In the following years, Mazumdar sang jingles written by associated artists like Pulak Bandyopadhyay, Colonel Bose and Mihir Sen, forming a working relationship mainly between Bandyopadhyay and Mazumdar. She became friends with Bappi Lahiri when doing a puja album for HMV that had four songs. They did a few more non-film albums and singles. Mazumdar although having planned, never did any songs with R. D. Burman. The first time, with a Bengali song, Burman was leaving for a United States tour. Mazumdar met Burman in the Bombay HMV studio for a puja album release. Burman liked the songs. Later, he visited the Living Sound studio a few times with his friend Badal Bhattacharya, also a friend of Bose and Mazumdar. When leaving for the USA tour, Burman suggested her to work with Anu Malik, who did not explicitly know Bengali, which Mazumdar introduced him to. He composed two songs and the music for "Jibonsathi khunjte giye pelam je go dujoner dekha", a spiritual sequel to "Aay Khuku Aay", lyrics written by Bandyopadhyay. The second time, with an album, R. D. Burman had died.

== Hemanta Mukherjee and Aay Khuku Aay ==

Sravanti Mazumdar and Hemanta Mukherjee released the song "Aay Khuku Aay" in 1976. A song about a father and her daughter, Mukherjee was the father and Mazumdar played the daughter's role. She had met Hemanta Mukherjee through her friend Jayanta Mukherjee, who was Hemanta's son, getting in formal contact with the Mukherjee family. Hemanta had previously picked his daughter Ranu Mukherjee to sing the song, but she dropped out of the role. The vocals was later assigned to Mazumdar by Balsara. Mazumdar was not informed of the singer's role change. After a few years of the song's release, she sang the song solo at all stage events and concerts she went to. The song became pivotal in the popularity of Mazumdar, and everyone present at the concerts wanted to hear "Aay Khuku Aay". It was recreated many times by vocalists from West Bengal and sometimes from Bangladesh. Normally, a sad and sentimental song, many times made people cry when listening to it. After her father died and she left to go abroad, Mazumdar expressed the urge to cry when singing the song.

== Rabindra Sangeet ==
Mazumdar's home was influenced by Rabindranath Tagore and Kazi Nazrul Islam. She studied in Kamala Girls High School, where Rabindra Sangeet classes were compulsory. Bharatidi was the teacher of the class. After graduating, she learned Rabindra Sangeet from Maya Sen, who was the elder sister of Bharatidi. Mazumdar remembers all the songs from Bharatidi's class. Mazumdar was forbidden to partake in any Rabindra Jayanti. No one told her to sing.

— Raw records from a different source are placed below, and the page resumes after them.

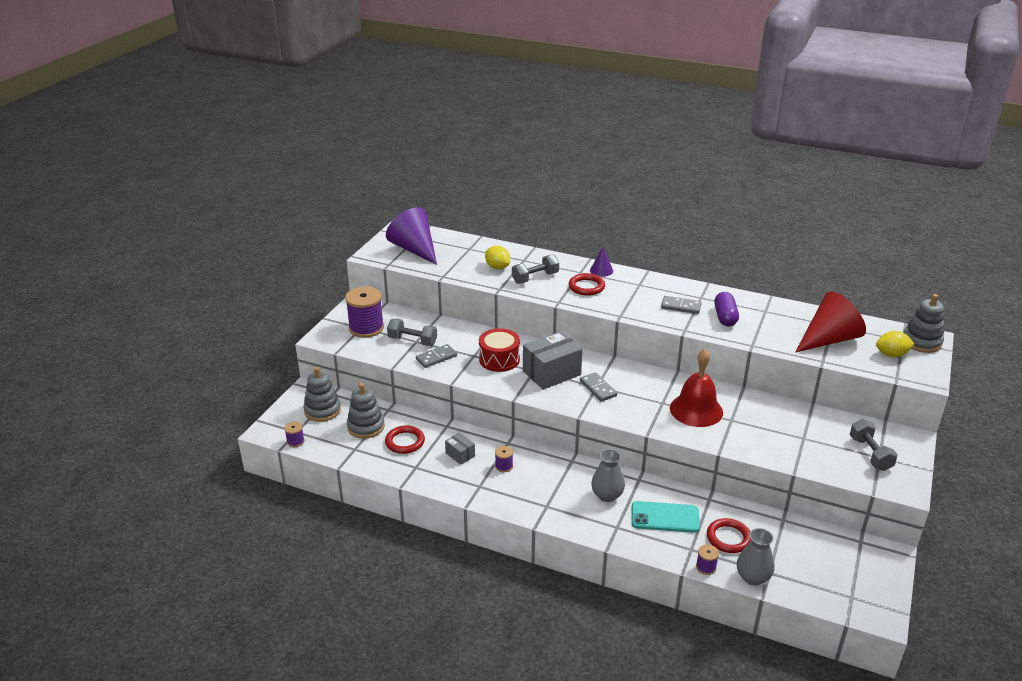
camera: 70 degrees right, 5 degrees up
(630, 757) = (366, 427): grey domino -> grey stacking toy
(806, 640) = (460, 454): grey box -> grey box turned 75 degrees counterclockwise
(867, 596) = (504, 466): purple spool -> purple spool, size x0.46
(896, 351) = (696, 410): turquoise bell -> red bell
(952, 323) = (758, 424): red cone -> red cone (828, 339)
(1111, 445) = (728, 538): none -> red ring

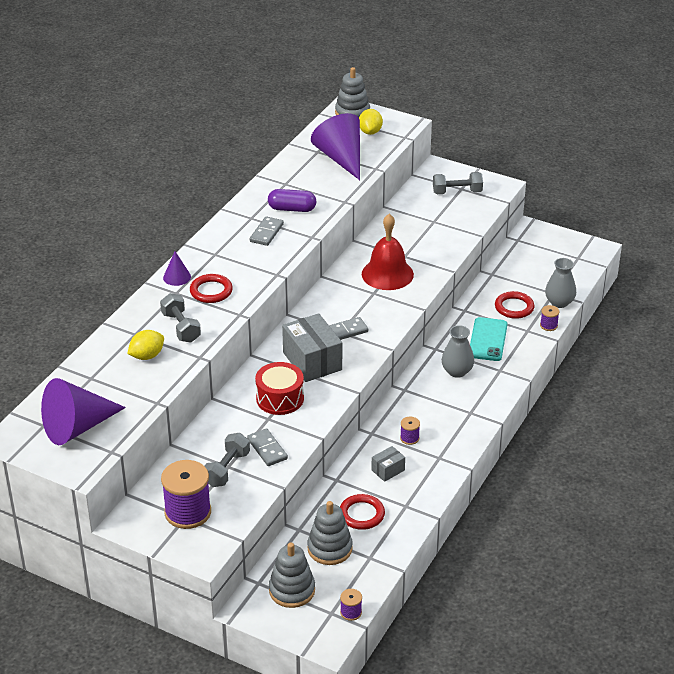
camera: 85 degrees left, 5 degrees up
(828, 339) = (341, 158): red cone -> purple cone

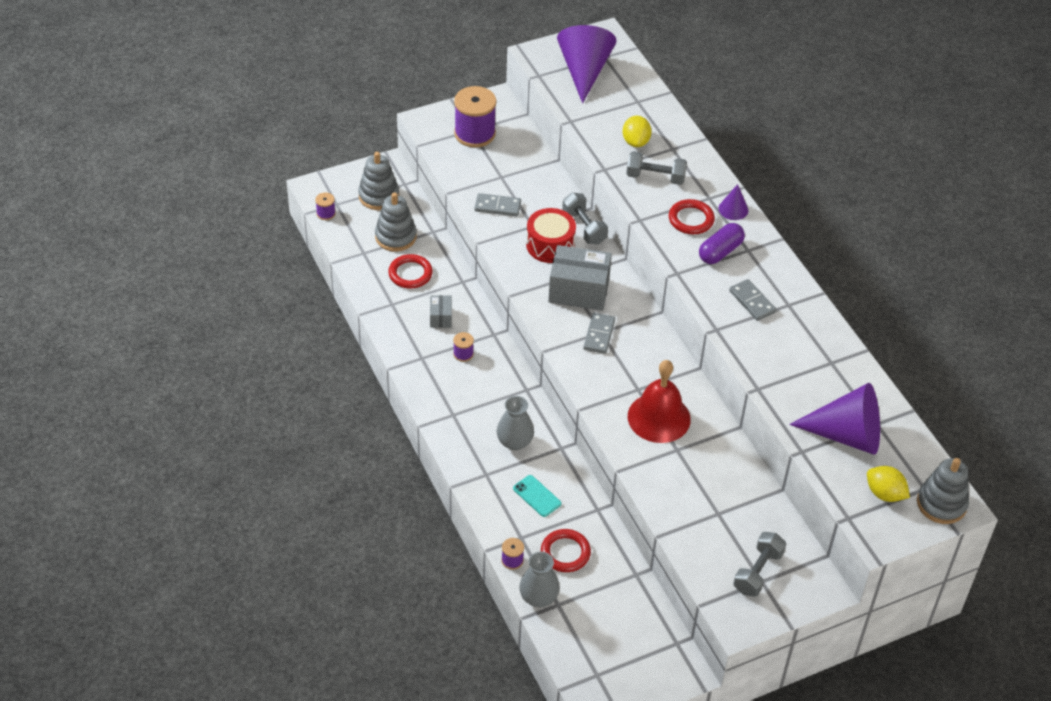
camera: 125 degrees right, 10 degrees up
(227, 469) = (498, 174): grey dumbbell -> grey dumbbell (584, 227)
(292, 209) = (778, 342): purple capsule -> purple capsule (720, 252)
(487, 339) = (537, 496): turquoise phone -> turquoise phone, size x0.64

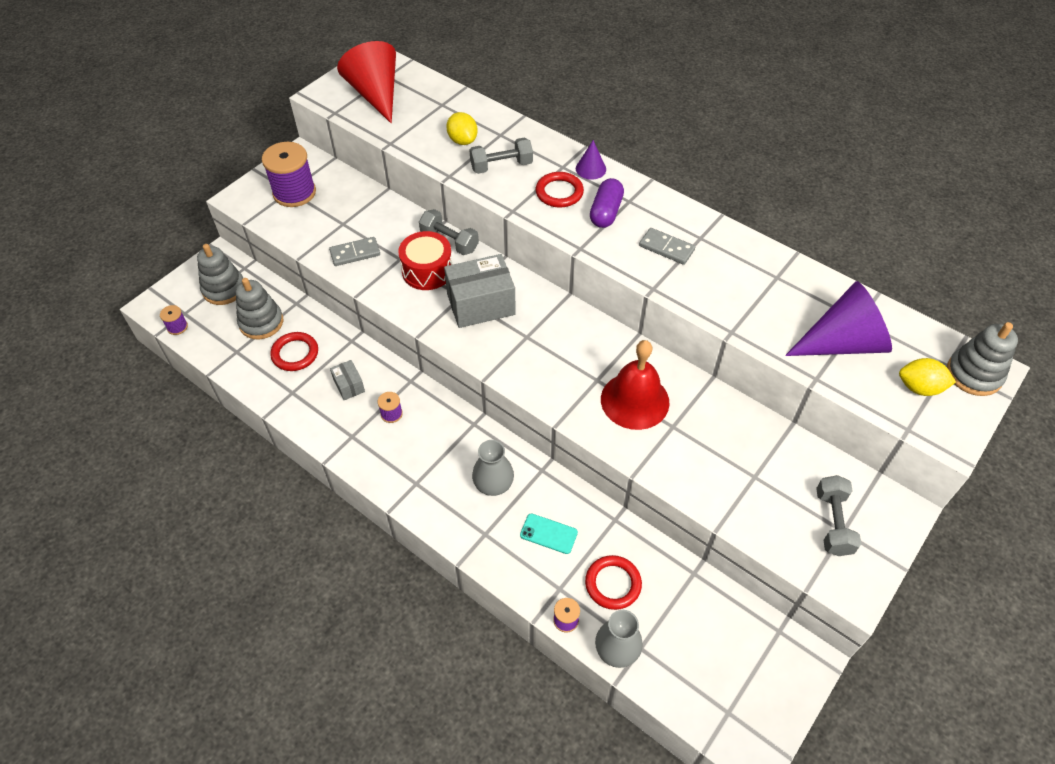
camera: 25 degrees left, 5 degrees up
(584, 71) = (375, 94): purple cone -> red cone
(599, 335) = (526, 340): grey domino -> none

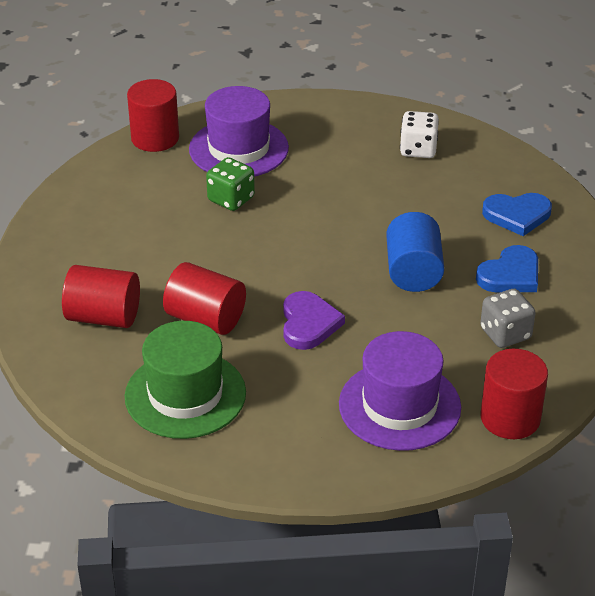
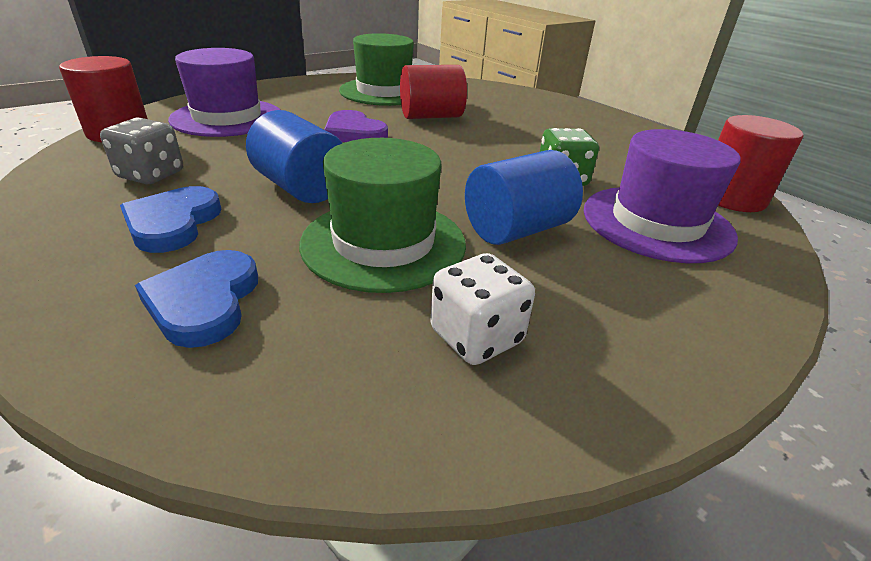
camera: 135 degrees right, 5 degrees down
(103, 317) = (492, 102): red cylinder -> none
(324, 181) = (516, 230): none -> blue cylinder
(406, 207) = (384, 243): none -> green hat
(517, 215) = (204, 301): blue heart -> blue heart turned 45 degrees counterclockwise

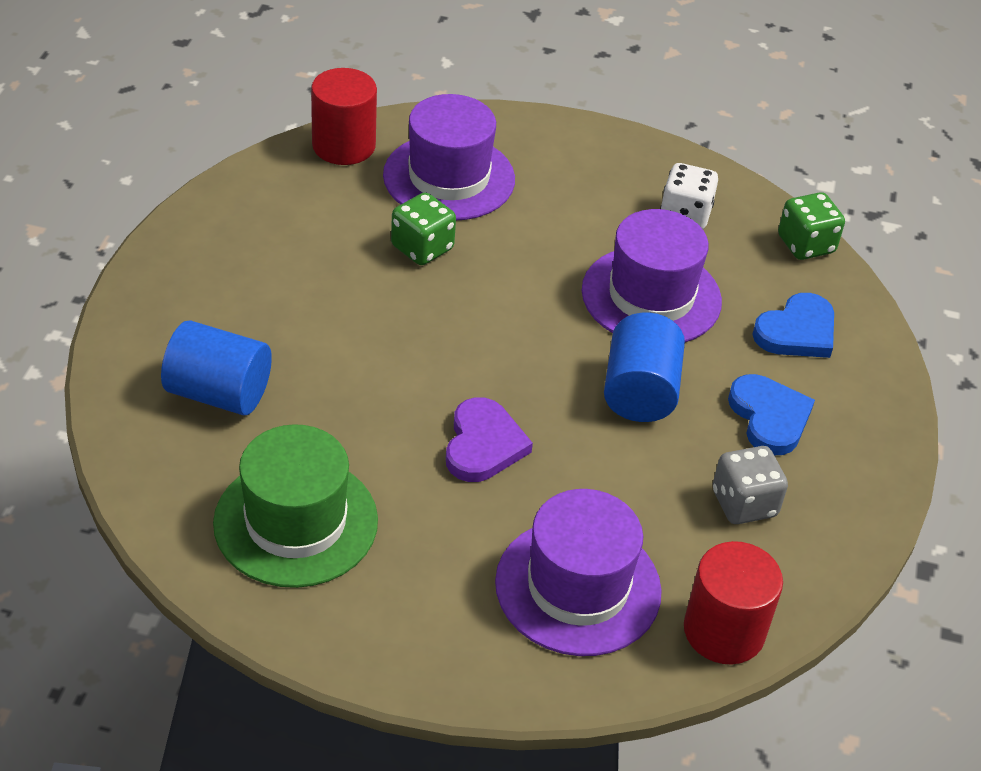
camera: 130 degrees left, 10 degrees up
(173, 223) = (769, 417): blue heart -> blue heart turned 75 degrees counterclockwise
(294, 424) = (805, 244): none -> green dice
(384, 243) = (651, 296): green hat -> purple hat
(431, 116) = (348, 415): red cylinder -> none
(516, 230) = (550, 242): blue cylinder -> blue cylinder (219, 393)

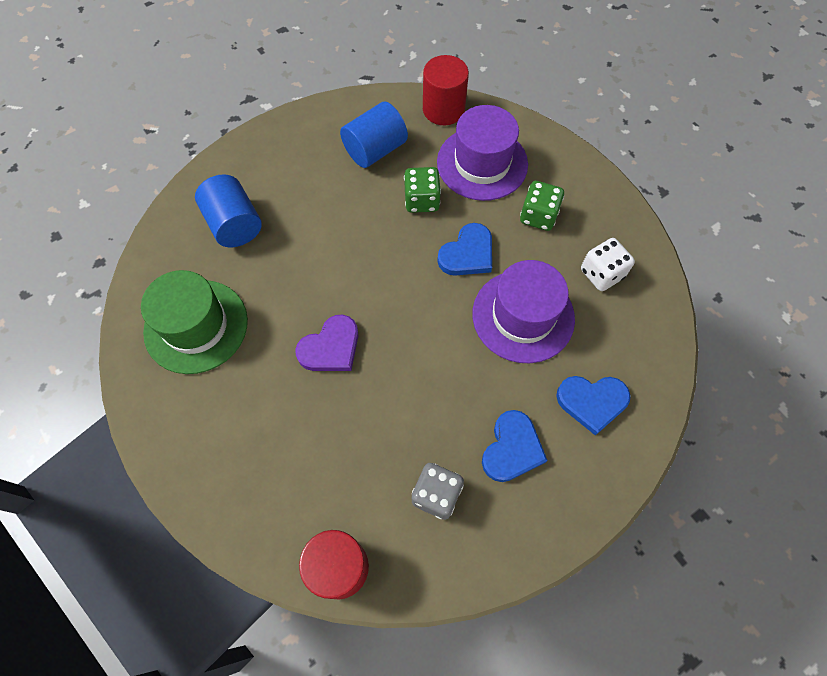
camera: 45 degrees right, 20 degrees up
(531, 271) = (467, 254): none -> blue heart
(578, 587) = (291, 474): purple hat -> none
(639, 392) = (450, 375): blue cylinder -> blue cylinder (375, 150)
(805, 244) = (663, 344): green dice -> green dice (538, 216)

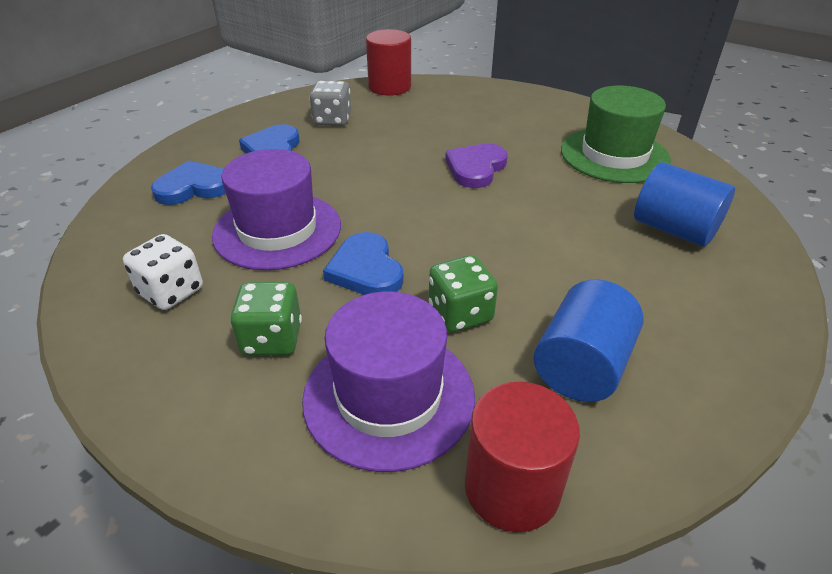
camera: 160 degrees right, 25 degrees down
(467, 254) = (366, 270): blue heart -> blue heart turned 45 degrees counterclockwise

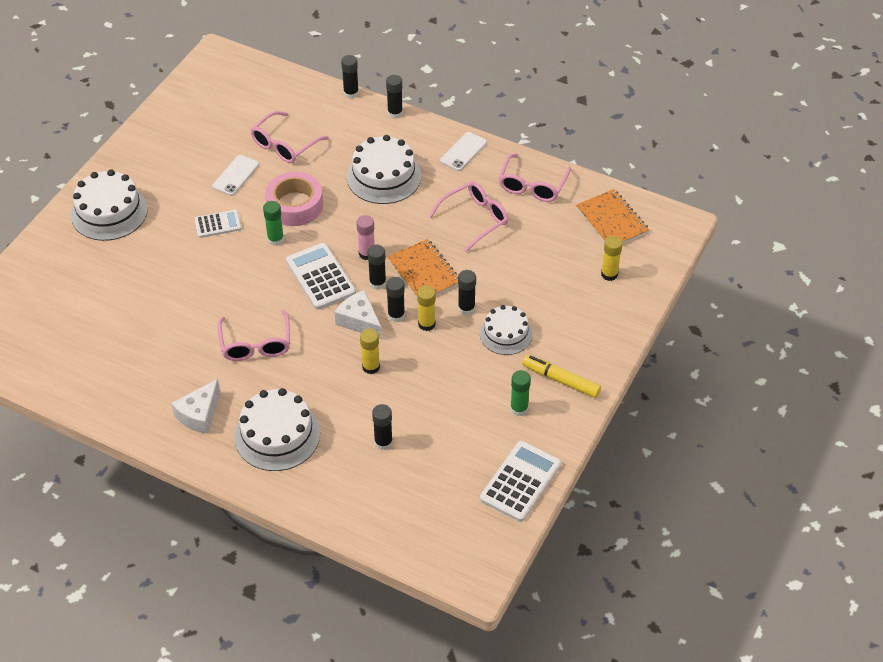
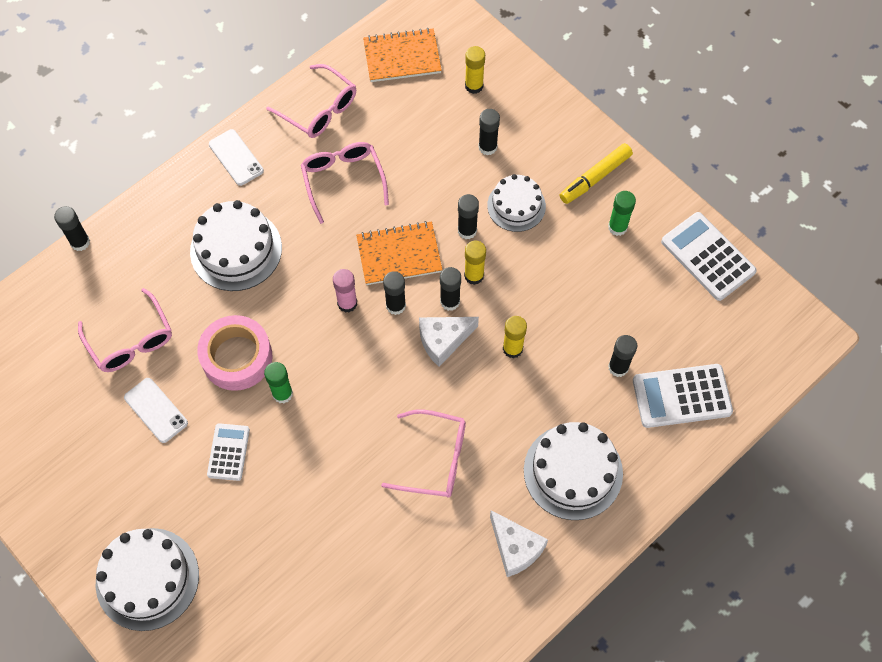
camera: 70 degrees left, 15 degrees up
(320, 277) = (361, 361): white calculator -> white calculator (681, 396)
(395, 113) = (138, 206): black glue stick -> black glue stick (487, 147)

Mazumdar started the composition of the album Tagore in Celtic in 2017, consisting of Rabindra Sangeet. For making the album, she learnt the influence of Celtic music on Rabindranath Tagore, which gave rise to some songs. After composing the album songs, she sent them for approval to the Isle of Man Arts Council, owned by the government. Many of committee members liked the song. She originally wrote the songs in Bengali with some Celtic language added. English narration was added to make the song able to be understood by non-Bengalis. For translation Mazumdar found the lyricist Bobs Carswell, who had knowledge of Tagore's works and had read English translation of his poems. She repeated the tune and melodies, and sung the song with Carswell. Carswell translated the album's first songs "Jodi Tor Daak Shune Keu Na Aase" and "Fulefule Dholaydholay." She presented the two songs to David Kilgallon, a Mens Traditional singer. Kilgallon having sung a lot of songs, agreed to publish them. Mazumdar's Rabindranath songs in Celtic are the first of its kind in history, which Mazumdar expressed. These songs were unable to be played on Kolkata's radio since new Bengali songs were no longer in circulation to be played, but they were played in foreign countries' radio.